### TEXT SECTION

*** Block opens ***

Shipboard Diesel Is A Largely Uncontrolled Source Of Pollution

June 16, 2004

(16 June, 2004 — New York)  Environmental Defense today released a report documenting the harmful pollution from commercial shipping.  Commercial shipping discharges about 1 million tons of smog-forming pollution each year.  In communities like New York, Los Angeles and Houston the smog-forming pollution from ships is comparable to hundreds of thousands of vehicles operating on roads and highways (including passenger cars, SUVs, freight trucks and diesel buses).  Yet diesel ships have escaped the tough mandatory controls adopted for land-based diesel engines.  Smog Alert:  How Commercial Shipping is Polluting Our Air, is available at:  www.environmentaldefense.org/go/cmv.

“Ships are floating smokestacks that contribute to a ripple of harmful health effects across America,” said Environmental Defense attorney Janea Scott.  “Many communities near ports, coastal waterways and inland waterways are hard hit by high-polluting commercial ships.  These ships need strong pollution controls to protect the millions of Americans with asthma and other lung diseases.” 

On April 15, a U.S. Environmental Protection Agency (EPA) determination found that some 159 million Americans in 474 counties live in areas with unhealthy ozone smog pollution levels.  The determination brought 31 states under the nation’s smog pollution abatement program.  In many communities, especially some of the nation’s highly polluted urban centers, all major sources of smog-forming pollution will need to clean up to aid in the fight for cleaner, healthier air.

Many of the nation’s largest coastal and inland ports have unhealthy smog levels, including:  Houston, Beaumont and Port Arthur, Texas; Baton Rouge; Long Beach; Los Angeles; Oakland; New York; Boston; Philadelphia; Baltimore; Hampton Roads, Virginia; Pittsburgh; St. Louis; Chicago; Detroit; Cincinnati; Cleveland; Toledo; Huntington, West Virginia; and Memphis. 

EPA estimates that commercial shipping’s contribution to the smog-forming pollution discharged by all sources in the transportation sector will rise from 6.6% in 1996 to about 28% in 2030.  By comparison, all of the nation’s highway vehicles are projected to contribute 37.5% of the smog-forming pollution from the transportation sector in 2030.

*** Block closes ***

### RECORD EXCERPTS
*** Block opens ***

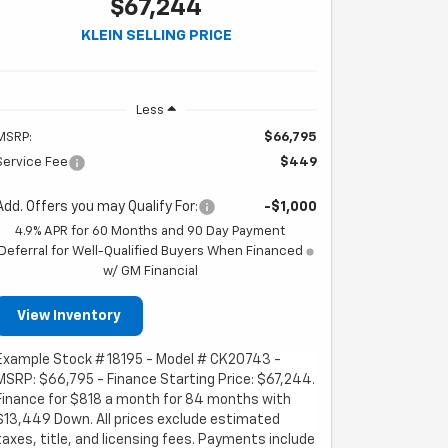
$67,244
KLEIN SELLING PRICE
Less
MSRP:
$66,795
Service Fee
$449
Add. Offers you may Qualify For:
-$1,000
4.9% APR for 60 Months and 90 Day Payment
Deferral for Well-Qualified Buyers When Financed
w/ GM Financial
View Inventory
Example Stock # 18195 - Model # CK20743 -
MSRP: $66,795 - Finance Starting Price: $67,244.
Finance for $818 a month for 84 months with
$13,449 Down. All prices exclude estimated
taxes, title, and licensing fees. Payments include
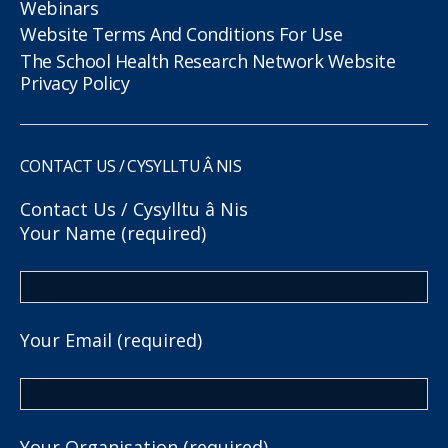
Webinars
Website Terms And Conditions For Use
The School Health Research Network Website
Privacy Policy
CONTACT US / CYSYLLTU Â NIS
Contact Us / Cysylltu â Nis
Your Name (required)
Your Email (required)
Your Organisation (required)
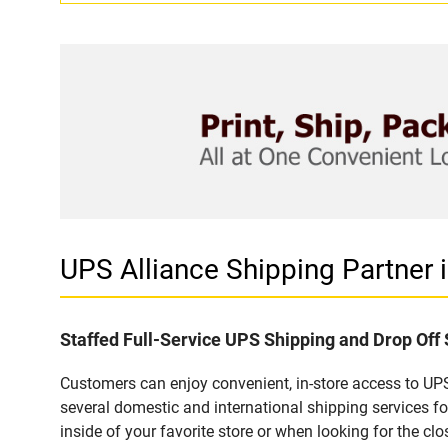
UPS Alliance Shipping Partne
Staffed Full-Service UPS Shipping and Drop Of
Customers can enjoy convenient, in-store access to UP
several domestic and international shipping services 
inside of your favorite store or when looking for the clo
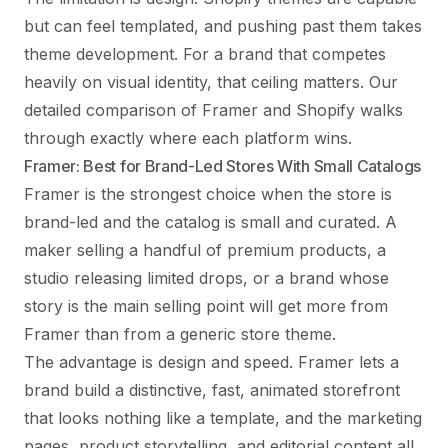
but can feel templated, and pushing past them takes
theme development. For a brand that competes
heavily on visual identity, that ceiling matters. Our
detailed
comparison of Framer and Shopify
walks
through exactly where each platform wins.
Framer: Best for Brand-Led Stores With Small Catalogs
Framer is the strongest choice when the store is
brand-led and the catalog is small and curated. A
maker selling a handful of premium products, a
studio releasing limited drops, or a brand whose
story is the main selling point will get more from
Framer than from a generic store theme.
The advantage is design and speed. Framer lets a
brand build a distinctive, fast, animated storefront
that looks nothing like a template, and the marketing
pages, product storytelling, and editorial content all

*** Block closes ***

### WORK INSTRUCTION
Transcribe the text on shipboard diesel pollution from "On April 15, a" to "cleaner, healthier air.".

### OUTPUT BELOW
On April 15, a U.S. Environmental Protection Agency (EPA) determination found that some 159 million Americans in 474 counties live in areas with unhealthy ozone smog pollution levels.  The determination brought 31 states under the nation’s smog pollution abatement program.  In many communities, especially some of the nation’s highly polluted urban centers, all major sources of smog-forming pollution will need to clean up to aid in the fight for cleaner, healthier air.